# Infants onboard



## TSOJOURNER (Dec 16, 1999)

Any ideas on how I can safely harness/cradle my eight week old aboard our 30'' Mason? Friends have suggested a hammock, but I worry if he rolls over it might create a suffocation hazard. Any ideas are greatly appreciated. Tom.


----------



## milesp (May 30, 2001)

Try an infant car seat. You could probably secure it to a padeye or strap it to something below decks. Good luck!


----------



## TSOJOURNER (Dec 16, 1999)

milesp is right. I have always used car seats for my kids. Have places below decks as well as above where it can be lashed in.


----------



## TSOJOURNER (Dec 16, 1999)

I have sailed with many infants and they have snoozed safe in hammocks. The only problem with car seats strapped below or above is that if you do any cruising and happen to run into bumpy water or a little blow, the baby is literally thrown around in the constraints of the seat instead of the gimballed rocking you would get from a hammock.
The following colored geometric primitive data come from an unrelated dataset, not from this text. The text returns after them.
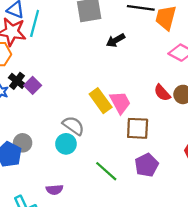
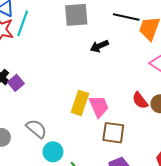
yellow rectangle: (101, 101) -> (80, 103), turned 50
gray semicircle: (73, 126) -> (36, 129), moved
cyan circle: (66, 144) -> (53, 152), moved

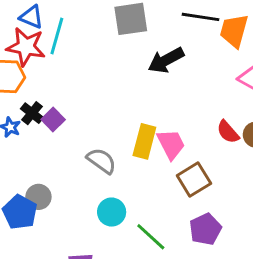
black arrow: (99, 46) -> (166, 60), size x1.4
gray semicircle: (36, 129) -> (101, 161), moved
brown square: (113, 133) -> (194, 179), turned -35

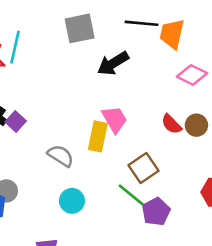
pink trapezoid: (171, 144) -> (114, 119), moved
green line: (151, 237) -> (131, 195), moved

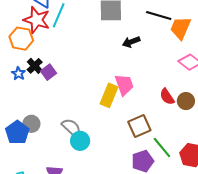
black arrow: (113, 63) -> (131, 42), size x0.7
gray semicircle: (61, 156) -> (71, 128), moved
green line: (131, 195) -> (162, 148), moved

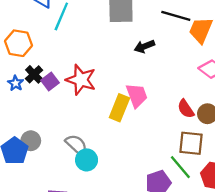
red star: (37, 20) -> (81, 80), moved
brown square: (139, 126) -> (191, 143), moved, turned 30

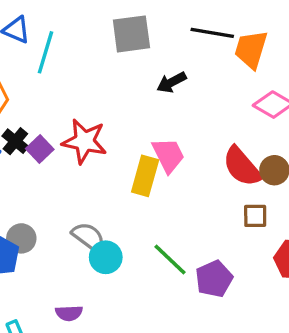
red semicircle: (186, 109) -> (242, 167), size x1.5
brown square: (191, 143) -> (255, 216), size x0.7
green line: (180, 167) -> (170, 259), moved

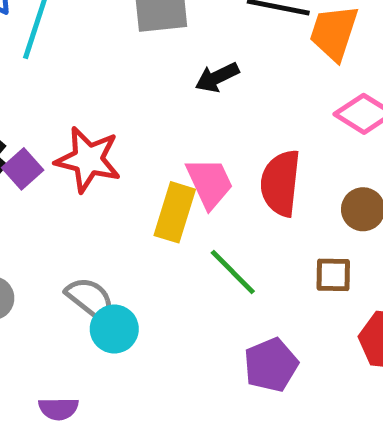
red semicircle: (242, 167) -> (280, 183), moved, turned 45
green line: (170, 259) -> (233, 272), moved

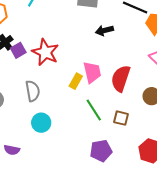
yellow rectangle: (175, 212) -> (76, 81), size x0.7
brown square: (333, 275) -> (121, 118), moved
gray semicircle: (90, 299) -> (33, 91), moved, turned 30

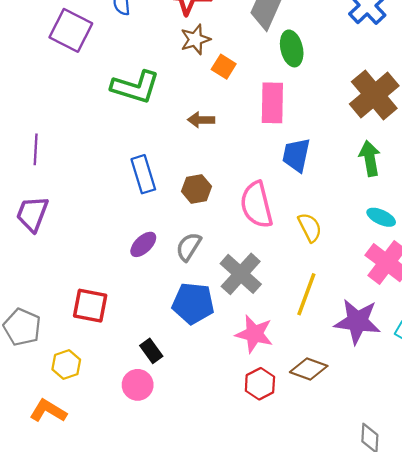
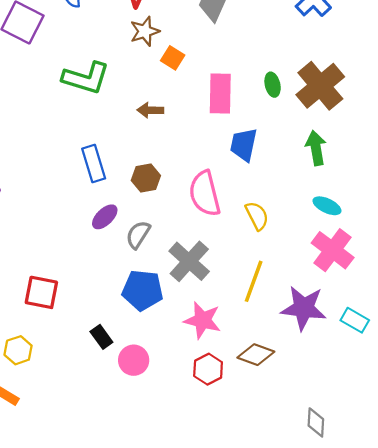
green ellipse: (292, 48) -> (273, 85), moved, size x0.7
purple ellipse: (143, 244) -> (105, 217), moved
pink circle: (138, 385) -> (134, 360), moved

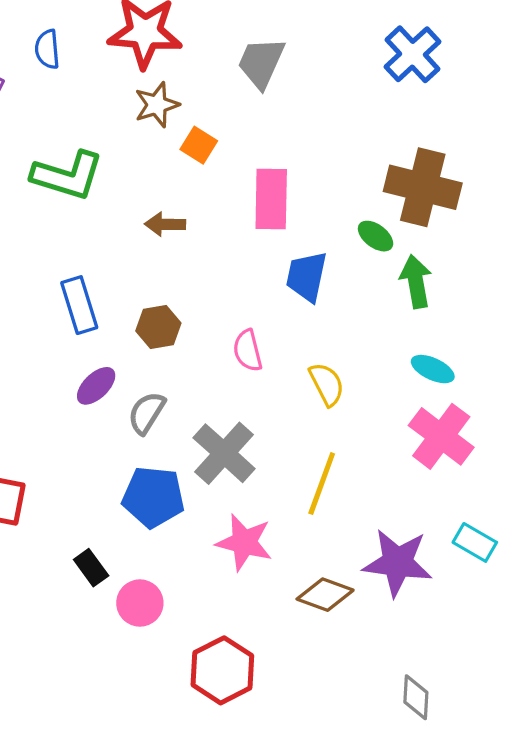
green ellipse: (273, 85) -> (376, 236), moved, turned -40
brown cross: (320, 86) -> (423, 187), turned -36
pink semicircle: (205, 194) -> (248, 351), size x0.6
purple star: (304, 308) -> (397, 563), moved
red hexagon: (208, 369) -> (222, 670), moved, size x1.4

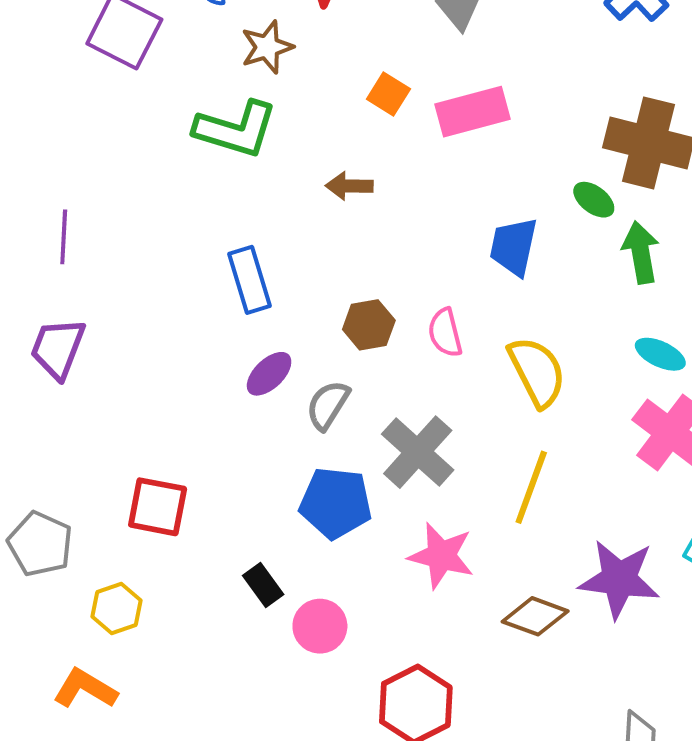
brown star: (157, 105) -> (267, 47), moved
pink rectangle: (271, 199) -> (473, 112), moved, turned 74
brown hexagon: (158, 327) -> (369, 325), moved
yellow semicircle: (327, 384) -> (537, 372), size x1.4

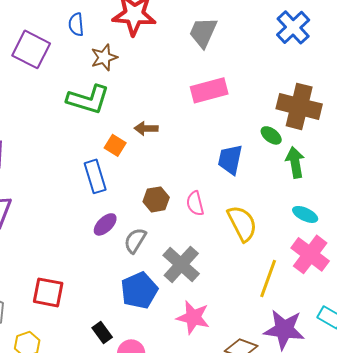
orange square: (388, 94) -> (115, 145), moved
yellow line: (531, 487) -> (268, 278), moved
blue pentagon: (336, 503) -> (139, 290), turned -30

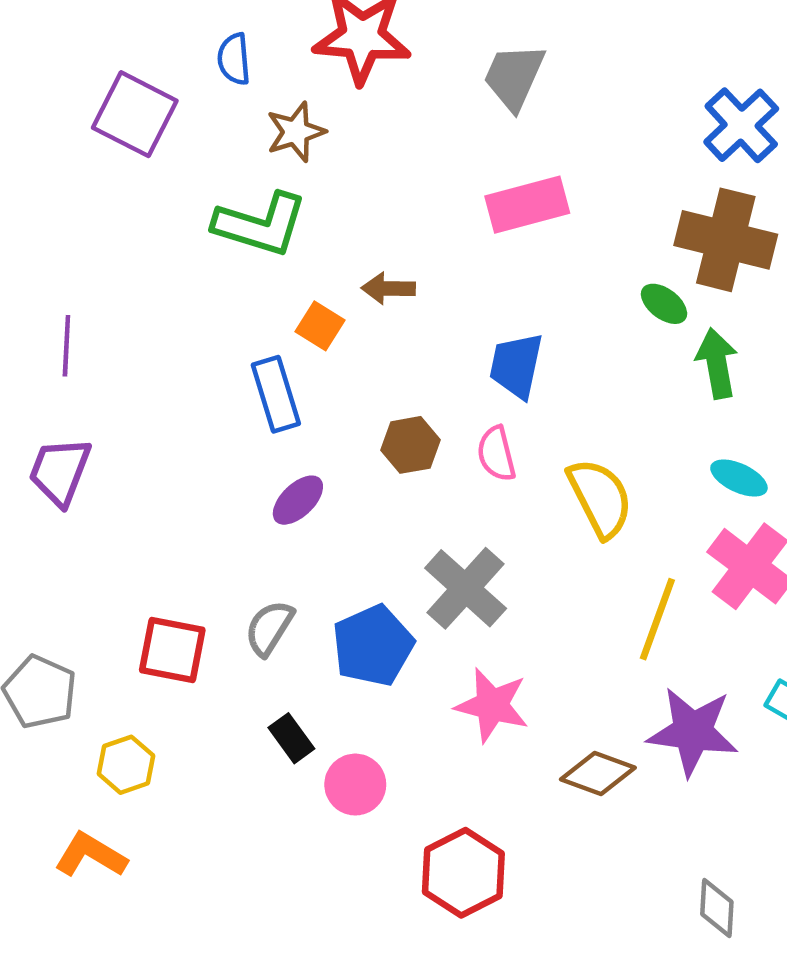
blue cross: (293, 27) -> (741, 125), moved
blue trapezoid: (230, 159) -> (516, 366), moved
gray semicircle: (135, 240) -> (269, 628), moved

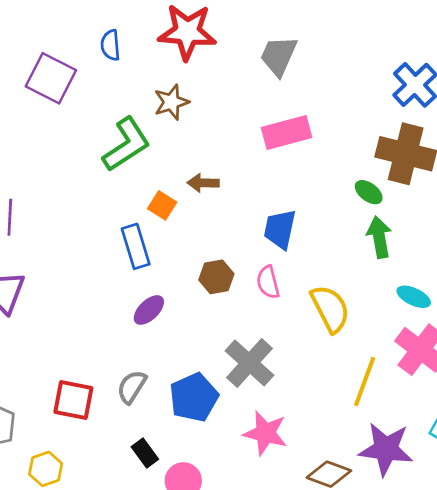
brown star: (296, 132) -> (171, 102), moved
green L-shape: (260, 224) -> (126, 144), turned -50
green arrow: (717, 363) -> (379, 237), moved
A baby, in my experience, cannot roll over in a hammock. Just do not place something like the blanket up around his or her head to avoid the risk of the blanket working it''s way across the baby''s face and it smothering. I have met cruisers on monohulls and on cats whose 2, 3, and 4 year olds sleep in hammocks.

There is something so endearingly peaceful about a baby asleep at sea, makes me smile just thinking about it, whether it''s an infant in a hammock aboard a 32 footer or a 2 year old in his playpen on a 50 foot cat.

Best of luck to you,
MaryBeth


----------